Supplied passage:

----

Over 5,000 AdSense accounts were found to be in violation of Google’s copyright policy.
Over 1,800 sites and 4,000 AdWords accounts were linked to third-party tech support scams.
Over 400,000 ads were linked to sites hiding malware.
Over 10,000 sites were promoting get-rich-quick schemes.
Another disconcerting practice uses sophisticated customer hijacking schemes, which trick advertisers into paying third parties for click-through traffic. When someone comes to a website and clicks on an ad the site owner should get paid for that traffic. But this is not always the case, said Ben Edelman, associate professor at the Harvard Business School.
He explained, “The most successful perpetrators of ad fraud manage to sell advertiser traffic that appears to be legitimate, based on advertisers’ standard metrics. Often that means convincing advertisers that the ads led to sales. How to do that? One typical strategy is to find the customers who were about to buy ads from a given advertiser–like showing Dell ads to a user already at (or trying to get to) the Dell site. This can be done with paid search, display, affiliate, or video advertising, and it can be done through adware, typosquatting, ad injection, or a fair number of other methods.”
Some of these perpetrators have grown quite large. eBay recently sued two affiliates that were collectively earning more than $10 million per year. It was alleged that the perpetrators used these schemes to earn commissions on sales that eBay would have already made.
Edelman noted, “These schemes are broadly unlawful under contract law as well as wire fraud statutes, laws prohibiting unfair and deceptive business practices, and more. That said, few advertisers bring such claims. They seem to perceive that the claims are more trouble than they’re worth, and often they blame themselves for failing to stop problems they could, in principle have prevented. That’s a shame, in my view. The essence of a successful fraud is to trick the victim, so the fact that advertisers were tricked doesn’t mean they’re not meritorious victims. ”
Another growing problem surrounding advertising platform ecosystems have been the development of schemes for replacing ads that were intended to be placed on a Website with others. This can lead to loss of click-through revenue for Websites, damage to brands, and loss of sales opportunities for paying advertisers. iPensatori’s Brandi said, “Publishers lose because their revenue stream is being taken away and given to the injectors.”
Scammers have found various ways of injecting new ads, including via questionable agreements with ISPs and malware deployed on client
computers. Ad injection is not just limited to scammers either. Police in the UK have found ways to replace the ads displayed on sites affiliated with promoting the illegal distribution of copyrighted material.
Some of these ad-injection schemes are funded by questionable advertisers who would otherwise be banned by the larger advertising networks. But in other cases, established brands get caught up in paying for ads delivered via ad-injection by a convoluted trail of third-party advertising agencies.
iPensatori’s Brandi explained, “By dealing with intermediaries and disconnecting one’s self form the origin of the traffic, publishers are able to throw their hands up in the air and proclaim ‘but I didn’t know I was buying malware/injector/invisible traffic!,’ which is most likely true but it matters not, since it’s the advertisers that lose and this is unacceptable.”
The legality of some forms of injection schemes has not been clearly established. But Brandi argues that many of these players are aware their practice is unethical, just by the fact that they are trying to conceal the workings of their practices.

----

Source data:
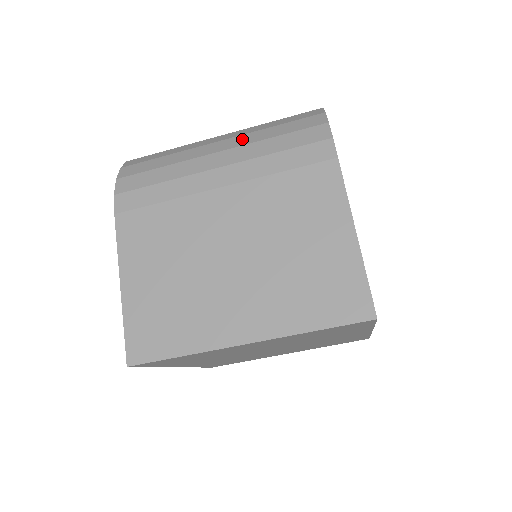
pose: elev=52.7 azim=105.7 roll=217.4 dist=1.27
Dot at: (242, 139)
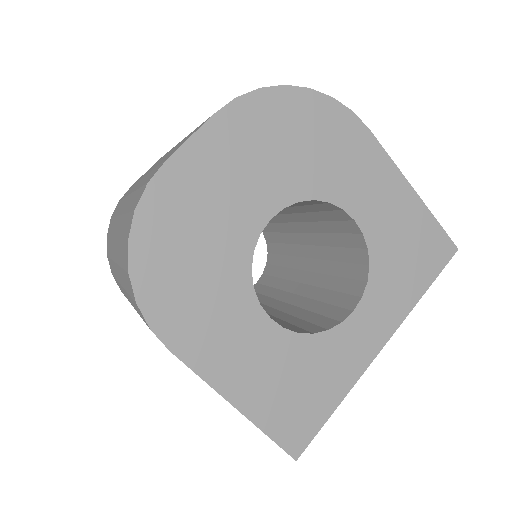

----

What to produce: In the passage on online ad fraud, reproduce verbatim the text from "Over 5,000 AdSense" up to and including "Harvard Business School.".

Output for this exercise:
Over 5,000 AdSense accounts were found to be in violation of Google’s copyright policy.
Over 1,800 sites and 4,000 AdWords accounts were linked to third-party tech support scams.
Over 400,000 ads were linked to sites hiding malware.
Over 10,000 sites were promoting get-rich-quick schemes.
Another disconcerting practice uses sophisticated customer hijacking schemes, which trick advertisers into paying third parties for click-through traffic. When someone comes to a website and clicks on an ad the site owner should get paid for that traffic. But this is not always the case, said Ben Edelman, associate professor at the Harvard Business School.